At the age of four, Millick joined the Gym Dandy’s gym in Washington, Pa.
“I like begged to be enrolled there,” Millick said. “So my grandma ended up taking me to the gym…I think I did a year of pre-team and they just kind of saw something in me that you know you can always tell that one that stands out.”
Millick’s abilities were apparent to coach Karen Clark from the beginning.
“At four years of age you could tell that she had special talent,” Clark said.
By the time Millick was nine or ten, she was moved up to level eight gymnastics. At age 12, Millick went to nationals and was the third youngest competitor there.
One of the first obstacles Millick faced was what her coach called the “I can’t tumble backwards monster,” at the age of 13. At age 15, Millick experienced an even bigger obstacle. She had a stress fracture in her foot.
“I was in a boot for six weeks and they took another x-ray and it still wasn’t healing so I ended up having surgery in May of 2006,” Millick said.
After some conditioning and exercises, Millick had her foot checked again. It still was not healing so she had yet another surgery in September of 2006.
Millick worked her way back up and began competing again in March of 2007. While competing in regionals she noticed her foot hurting again.
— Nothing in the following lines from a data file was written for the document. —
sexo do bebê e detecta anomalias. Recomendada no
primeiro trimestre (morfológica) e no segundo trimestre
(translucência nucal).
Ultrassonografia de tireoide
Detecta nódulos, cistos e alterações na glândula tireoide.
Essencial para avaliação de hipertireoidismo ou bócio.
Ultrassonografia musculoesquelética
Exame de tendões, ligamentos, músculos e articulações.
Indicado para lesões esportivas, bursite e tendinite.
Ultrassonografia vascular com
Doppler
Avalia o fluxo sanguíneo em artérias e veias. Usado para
In August of 2007, she ended up having another surgery.
After sitting out of practices and competitions during her junior year in high school, Millick was back on the mat but not without challenges.
“It was like June by this time and I was running down the vault runway and I felt a pop in my ankle,” Millick said. “I ended up tearing my tendon in the same foot so I had to get surgery again in August 2008.”
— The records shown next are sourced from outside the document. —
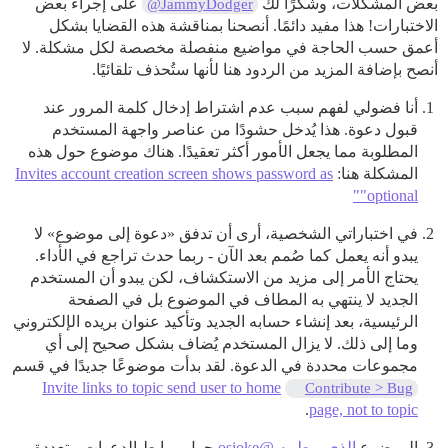
بعض المشكلات، وشكرًا لك
على إجراء بعض
@JammyDodger
الاختبارات! هذا مفيد دائمًا. أنصحنا بمناقشة هذه القضايا بشكل
أعمق حسب الحاجة في مواضيع منفصلة مخصصة لكل مشكلة. لا
أنصح بإضافة المزيد من الردود هنا لأنها ستُحذف تلقائيًا.
أنا فضولي لفهم سبب عدم اشتراط إدخال كلمة المرور عند
قبول دعوة. هذا يُدخل حشودًا من عناصر واجهة المستخدم
المطلوبة مما يجعل الأمور أكثر تعقيدًا. هناك موضوع حول هذه
المشكلة هنا:
Invites account creation screen shows password as
"optional"
في اختباراتي الشخصية، أرى أن تدفق «دعوة إلى موضوع» لا
يبدو أنه يعمل كما صُمم بعد الآن - ربما حدث تراجع في الأداء.
يحتاج الأمر إلى مزيد من الاستكشاف، لكن يبدو أن المستخدم
الجديد لا ينتهي به المطاف في الموضوع بل في الصفحة
الرئيسية، بعد إنشاء حسابه الجديد وتأكيد عنوان بريده الإلكتروني
وما إلى ذلك. لا يزال المستخدم يُضاف بشكل صحيح إلى أي
مجموعات محددة في الدعوة. لقد بدأت موضوعًا جديدًا في قسم
Invite links to topic send user to home
Contribute > Bug
.
page, not to topic
الموضوع
الذي ربط به @osioke
حول روابط الدعوات متعددة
After this fourth surgery, there were many struggles.
“All through her surgeries, she was in the gym, encouraging her teammates, leading by example,” Coach Clark said. “The third surgery started to wear her down.”
“After the third one I was just like I can’t even go in the gym anymore. I don’t even want to watch people it just makes you so upset because like I said you work so hard and then I worked so hard to come back every time,” Millick said. “After the fourth one it’s just like ok…you get to the point where you’re like should I continue?”
Millick’s doctor was not sure what to do. There were many tears from Millick, Coaches and parents. The doctors were not sure if she should continue or not and Coach Clark began to try to prepare her for this.
“He [the doctor] was trying to prepare her [Millick] for life without gymnastics,” Clark said. “We discussed other avenues with the sport: judging, coaching, teaching. She had a lot to offer people.”
After a lot of speculation from the doctors on whether she should continue or not, they
finally gave her the go ahead to perform but Millick wasn’t sure how much longer she would be able to. Her chances of getting a scholarship were slim.
“I thought I had no chance when I had been a level ten since I was in fifth grade.”
“Scotty and I encouraged her to take a full scholarship to Eastern Michigan,” Coach Clark said on Millick’s struggle to come back. “They were the only ones willing to take a risk after she had the tendon surgery.”
While at Eastern Michigan, Millick was not happy.
“I had many crying phone calls,” Coach Clark said, “but she had promised to give it a year.”
After a year at Eastern Michigan, a former WVU and Gym Dandy’s gymnast made the coaching staff at West Virginia aware of Millick and she took the offer to transfer. The move has made her feel much more at home.
Through all of the trials and tribulations, Millick never gave up.
“Kaylyn is one of the most fun and energetic girls on the team,” WVU teammate Beth Deal said. “If anyone is having a down day or needs lifted up, Kay is there for that person. She works hard in everything she does and she’s a great leader”
“Having those surgeries made me believe that this is what I want to do and this is what I love,” Millick said.